How far the personal experiences of its founder attached by a law of heritage to his Order, I can hardly undertake to describe. But, just for the sake of completing the family picture, I will mention the heads of a doleful list, which an historian of the Society catalogues. He enumerates, as objects of attack and misrepresentation, the founder himself, the name of the Society of Jesus, the dress, rules, manners, books, doctrine, schools, sermons; the poverty, obedience, gratuitous service of the Jesuits; that they affected a kind of literary empire, under the spur of an intolerable ambition; that they were lightly tinctured, and had just sipped of many things, of which they had nothing solid to offer; yes, that they wanted to have it believed there was no sanctuary of the Muses, no shrine of sacred or human wisdom in existence, outside of their own colleges; that, from these offices of theirs, all arts and sciences came forth, done up in the best style. "In fine, whatever they do or don't do, granted that there are many false charges which their enemies concoct against them, – things too extreme to be believed, – granted that they are acquitted of many vices laid to their account, never certainly will they escape the suspicion, at least, which these charges excite."11 We believe it.
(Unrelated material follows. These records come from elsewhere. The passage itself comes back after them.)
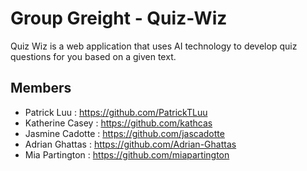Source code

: # Group Greight - Quiz-Wiz

Quiz Wiz is a web application that uses AI technology to develop quiz questions for you based on a given text.

## Members
* Patrick Luu : https://github.com/PatrickTLuu 
* Katherine Casey : https://github.com/kathcas  
* Jasmine Cadotte : https://github.com/jascadotte 
* Adrian Ghattas : https://github.com/Adrian-Ghattas 
* Mia Partington : https://github.com/miapartington  
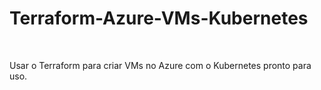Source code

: # Terraform-Azure-VMs-Kubernetes

<br>

Usar o Terraform para criar VMs no Azure com o Kubernetes pronto para uso.
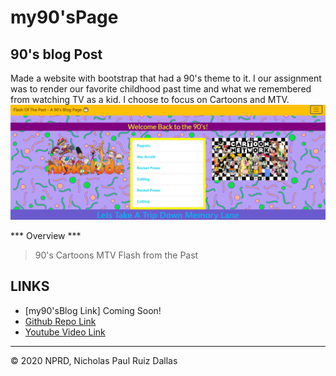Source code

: # my90'sPage


## 90's blog Post

Made a website with bootstrap that had a 90's theme to it. I our assignment was to render our favorite childhood past time and what we remembered from watching TV as a kid. I choose to focus on Cartoons and MTV. 
![top logo](./photos/top.png)

*** Overview ***
> 90's Cartoons
> MTV
> Flash from the Past

## LINKS

- [my90'sBlog Link] Coming Soon!
- [Github Repo Link](https://github.com/nicholasd-uci/my90page)
- [Youtube Video Link](https://youtu.be/b8hc3MuRbb4)

- - -
© 2020 NPRD, Nicholas Paul Ruiz Dallas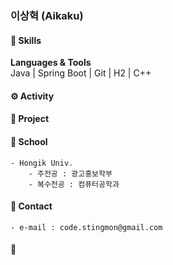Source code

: ### 이상혁 (Aikaku)

#### 🚀 Skills
**Languages & Tools**  
Java | Spring Boot | Git | H2 | C++

#### ⚙️ Activity

#### 📂 Project

#### 🏫 School
    - Hongik Univ.
        - 주전공 : 광고홍보학부
        - 복수전공 : 컴퓨터공학과

#### 📮 Contact
    - e-mail : code.stingmon@gmail.com

#### 🌊

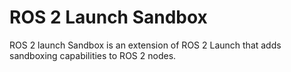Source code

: # ROS 2 Launch Sandbox
ROS 2 launch Sandbox is an extension of ROS 2 Launch that adds sandboxing capabilities to ROS 2 nodes.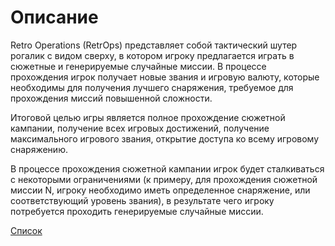 # Описание

Retro Operations (RetrOps) представляет собой тактический шутер рогалик с видом сверху, в котором игроку предлагается играть в сюжетные и генерируемые случайные миссии. В процессе прохождения игрок получает новые звания и игровую валюту, которые необходимы для получения лучшего снаряжения, требуемое для прохождения миссий повышенной сложности.

Итоговой целью игры является полное прохождение сюжетной кампании, получение всех игровых достижений, получение максимального игрового звания, открытие доступа ко всему игровому снаряжению.

В процессе прохождения сюжетной кампании игрок будет сталкиваться с некоторыми ограничениями (к примеру, для прохождения сюжетной миссии N, игроку необходимо иметь определенное снаряжение, или соответствующий уровень звания), в результате чего игроку потребуется проходить генерируемые случайные миссии.

[Список](README.md)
There is a good homely English proverb which expresses the very same idea – about the happy adhesiveness of a clayey compound when cleverly thrown.

This retrospect of history was taken, exactly one hundred years after the foundation of the Order. The story had begun some thirteen years before it was founded. When Ignatius became a responsible leader with associates, he had recourse more than once to the process of justice, to clear his reputation in full form. But, beyond the cases which rendered such defence prudent and necessary, his practical policy was expressed in a practical maxim, which after him his successor, James Laynez, had often in his mouth: Deus faxit ne unquam male loquantur et vera dicant! "God grant they never talk ill of me and be saying the truth!" Indeed, as there is no use in trying to change men, for they will never be born anew, Ignatius looked rather in another direction for the solution of difficulties; expecting that troubles, which defied other treatment, might still not survive their authors. Speaking of a powerful adversary, who was raising a great storm at Toledo and Alcalà, and whom it took the royal council and then a brief from the Pope to quell, Ignatius said of him to Ribadeneira: "He is old, the Society is young; naturally the Society will live longer than he will." The same dignitary, suppressed though he was, rose again in violent opposition. Whereupon Jouvancy makes the apt remark: "So difficult is it for even the most eminent men, and so rare a thing, when once they have conceived a notion, to get it out of their heads again!"12 No, men are not born anew.

It is time now to contemplate Ignatius of Loyola at Paris, where some of the most precious elements in his educational experience are to be acquired.

10

Genelli, Life of St. Ignatius Loyola, p. 351.

11

Imago Primi Sæculi, lib. iv, cap. ix, pp. 521-2; De Calumniis.

12

Jouvancy, Epitome Hist. S. J., p. 168, ad annum 1551.